Societies based on private property and competition, in which monogamous families became practical units for work and socialization, found it especially useful to establish this special status of women, something akin to a house slave in the matter of intimacy and oppression, and yet requiring, because of that intimacy, and long-term connection with children, a special patronization, which on occasion, especially in the face of a show of strength, could slip over into treatment as an equal. An oppression so private would turn out hard to uproot.
Earlier societies-in America and elsewhere-in which property was held in common and families were extensive and complicated, with aunts and uncles and grandmothers and grandfathers all living together, seemed to treat women more as equals than did the white societies that later overran them, bringing "civilization" and private property. In the Zuni tribes of the Southwest, for instance, extended families- large clans-were based on the woman, whose husband came to live with her family. It was assumed that women owned the houses, and the fields belonged to the clans, and the women had equal rights to what was produced. A woman was more secure, because she was with her own family, and she could divorce the man when she wanted to, keeping their property. Women in the Plains Indian tribes of the Midwest did not have farming duties but had a very important place in the tribe as healers, herbalists, and sometimes holy people who gave advice. When bands lost their male leaders, women would become chieftains. Women learned to shoot small bows, and they carried knives, because among the Sioux a woman was supposed to be able to defend herself against attack.
_ _ _ _ _ _ _
» **Activity 1**:
Using the excerpt on the status of women, explain why a woman in the Zuni tribes was more secure.
» **Activity 2**:
According to the excerpt on the status of women, what happened in the Plains Indian tribes when bands lost their male leaders?
» **Activity 3**:
Retype a portion of the excerpt on the status of women without any changes, beginning at the words "Societies based on" and ending after the words "hard to uproot.".

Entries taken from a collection
_ _ _ _ _ _ _
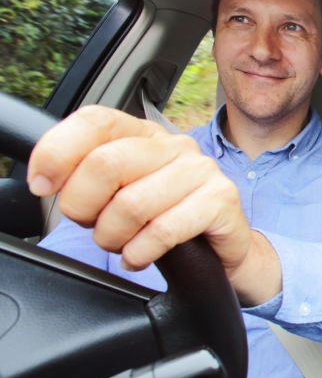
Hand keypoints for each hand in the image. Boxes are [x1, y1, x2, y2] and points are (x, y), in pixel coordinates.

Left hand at [27, 106, 278, 305]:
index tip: (43, 185)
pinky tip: (139, 256)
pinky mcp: (222, 200)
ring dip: (113, 237)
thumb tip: (45, 179)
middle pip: (107, 163)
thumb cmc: (166, 218)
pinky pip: (163, 230)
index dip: (58, 151)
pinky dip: (141, 252)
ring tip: (121, 245)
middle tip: (92, 226)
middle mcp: (175, 146)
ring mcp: (202, 170)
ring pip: (131, 204)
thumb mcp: (122, 191)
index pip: (96, 121)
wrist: (222, 248)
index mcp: (145, 134)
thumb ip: (89, 175)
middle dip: (83, 206)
_ _ _ _ _ _ _
» **Worked solution 1**:
She was more secure because she was with her own family. Zuni extended families were based on the woman, and her husband came to live with her family.

» **Worked solution 2**:
Women would become chieftains.

» **Worked solution 3**:
Societies based on private property and competition, in which monogamous families became practical units for work and socialization, found it especially useful to establish this special status of women, something akin to a house slave in the matter of intimacy and oppression, and yet requiring, because of that intimacy, and long-term connection with children, a special patronization, which on occasion, especially in the face of a show of strength, could slip over into treatment as an equal. An oppression so private would turn out hard to uproot.